• NCAR Annual Report
• CISL report
• EOL report
• ESSL report
• RAL report
• SERE report

Cybersecurity enhancement

UCAR manages and maintains a large and diverse set of compute, data, data storage, email, web, and network servers that form the core information technology within the institution. Not only are these systems valuable monetarily, they comprise vital scientific research tools and business continuation systems used by the UCAR organization and university communities. To pursue the scientific mission of the organization in an unobstructed manner, CISL is committed to maintaining a security posture that represents an enterprise to the community and adheres to NSF security best practices and recommendations.

Providing secure information technology systems within CISL and across UCAR supports the NCAR strategic priority of "Developing and providing advanced services and tools." It is vital to the organization that we protect systems, data, and intellectual property at the highest level possible that keeps usability and security in balance. This work is supported by UCAR Communications Pool indirect funds.

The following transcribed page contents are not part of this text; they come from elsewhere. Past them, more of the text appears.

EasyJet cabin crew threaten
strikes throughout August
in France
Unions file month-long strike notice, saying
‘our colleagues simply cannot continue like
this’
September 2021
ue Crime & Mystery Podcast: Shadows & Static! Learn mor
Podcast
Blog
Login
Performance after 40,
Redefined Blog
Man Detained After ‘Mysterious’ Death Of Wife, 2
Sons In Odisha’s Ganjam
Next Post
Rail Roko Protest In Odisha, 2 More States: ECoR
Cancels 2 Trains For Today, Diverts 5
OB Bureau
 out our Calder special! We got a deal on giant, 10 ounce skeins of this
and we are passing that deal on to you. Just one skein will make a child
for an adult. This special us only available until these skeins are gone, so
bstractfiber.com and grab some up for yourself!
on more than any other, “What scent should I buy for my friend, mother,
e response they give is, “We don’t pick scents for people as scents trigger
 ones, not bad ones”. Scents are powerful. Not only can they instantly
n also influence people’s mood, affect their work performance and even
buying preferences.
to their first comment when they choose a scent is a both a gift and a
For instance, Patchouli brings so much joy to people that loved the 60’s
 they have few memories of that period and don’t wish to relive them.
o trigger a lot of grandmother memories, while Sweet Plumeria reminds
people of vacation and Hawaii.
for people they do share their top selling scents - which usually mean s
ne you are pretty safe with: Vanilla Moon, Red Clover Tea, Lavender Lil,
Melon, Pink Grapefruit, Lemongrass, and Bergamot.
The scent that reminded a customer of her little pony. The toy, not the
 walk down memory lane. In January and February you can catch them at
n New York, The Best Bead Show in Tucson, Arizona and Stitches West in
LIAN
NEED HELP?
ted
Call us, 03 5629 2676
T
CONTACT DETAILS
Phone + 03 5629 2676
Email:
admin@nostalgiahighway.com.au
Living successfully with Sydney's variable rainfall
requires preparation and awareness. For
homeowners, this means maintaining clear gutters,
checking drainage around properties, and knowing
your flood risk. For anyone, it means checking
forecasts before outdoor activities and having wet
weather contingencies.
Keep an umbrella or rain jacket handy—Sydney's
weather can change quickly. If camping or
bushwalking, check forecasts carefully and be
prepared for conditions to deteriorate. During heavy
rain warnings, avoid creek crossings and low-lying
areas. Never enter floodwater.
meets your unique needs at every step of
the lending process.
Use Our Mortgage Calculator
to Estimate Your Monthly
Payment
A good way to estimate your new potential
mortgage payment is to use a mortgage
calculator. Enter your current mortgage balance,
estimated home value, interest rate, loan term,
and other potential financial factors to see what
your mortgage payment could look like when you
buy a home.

During FY2007, these factors are vital to the continued security of IT systems at UCAR:

• Coordinated consistent security policies and procedures across UCAR by the Computer Security Advisory Committee (CSAC), with a goal of achieving the appropriate balance between reasonable protection and pursuit of the scientific mission of the institution

• Staff participation in the community-wide, NSF-sponsored Cybersecurity Summit 2006 held in December 2006

• Initiating a redesign of the UCAR-wide token authentication service

• Placing increased importance on computer and network security when acquiring and configuring new equipment (computers, storage, network routers, etc.)

• Coordinating security training for system administrators throughout UCAR

 

To maintain a meaningful security posture and to fulfill the near-term security objectives of CISL, the following plans for FY2008 are in place:

• Produce a UCAR/NCAR Cybersecurity Strategic Plan for 2007-2012

• Perform in a leadership role at the NSF-sponsored Cybersecurity Summit 2007

• Complete implementating one-time password (OTP) technology across UCAR

• Upgrade our aggressive network and host monitoring tools; augment current intrusion detection system (IDS) software

• Engage in collaborative efforts with peer and TeraGrid centers to share cybersecurity information, best practices, and incident notification

• Optimize our central logging system to incorporate all of UCAR

 

Cybersecurity at NCAR is supported by a combination of NSF Core funding and UCAR Communications Pool indirect funds.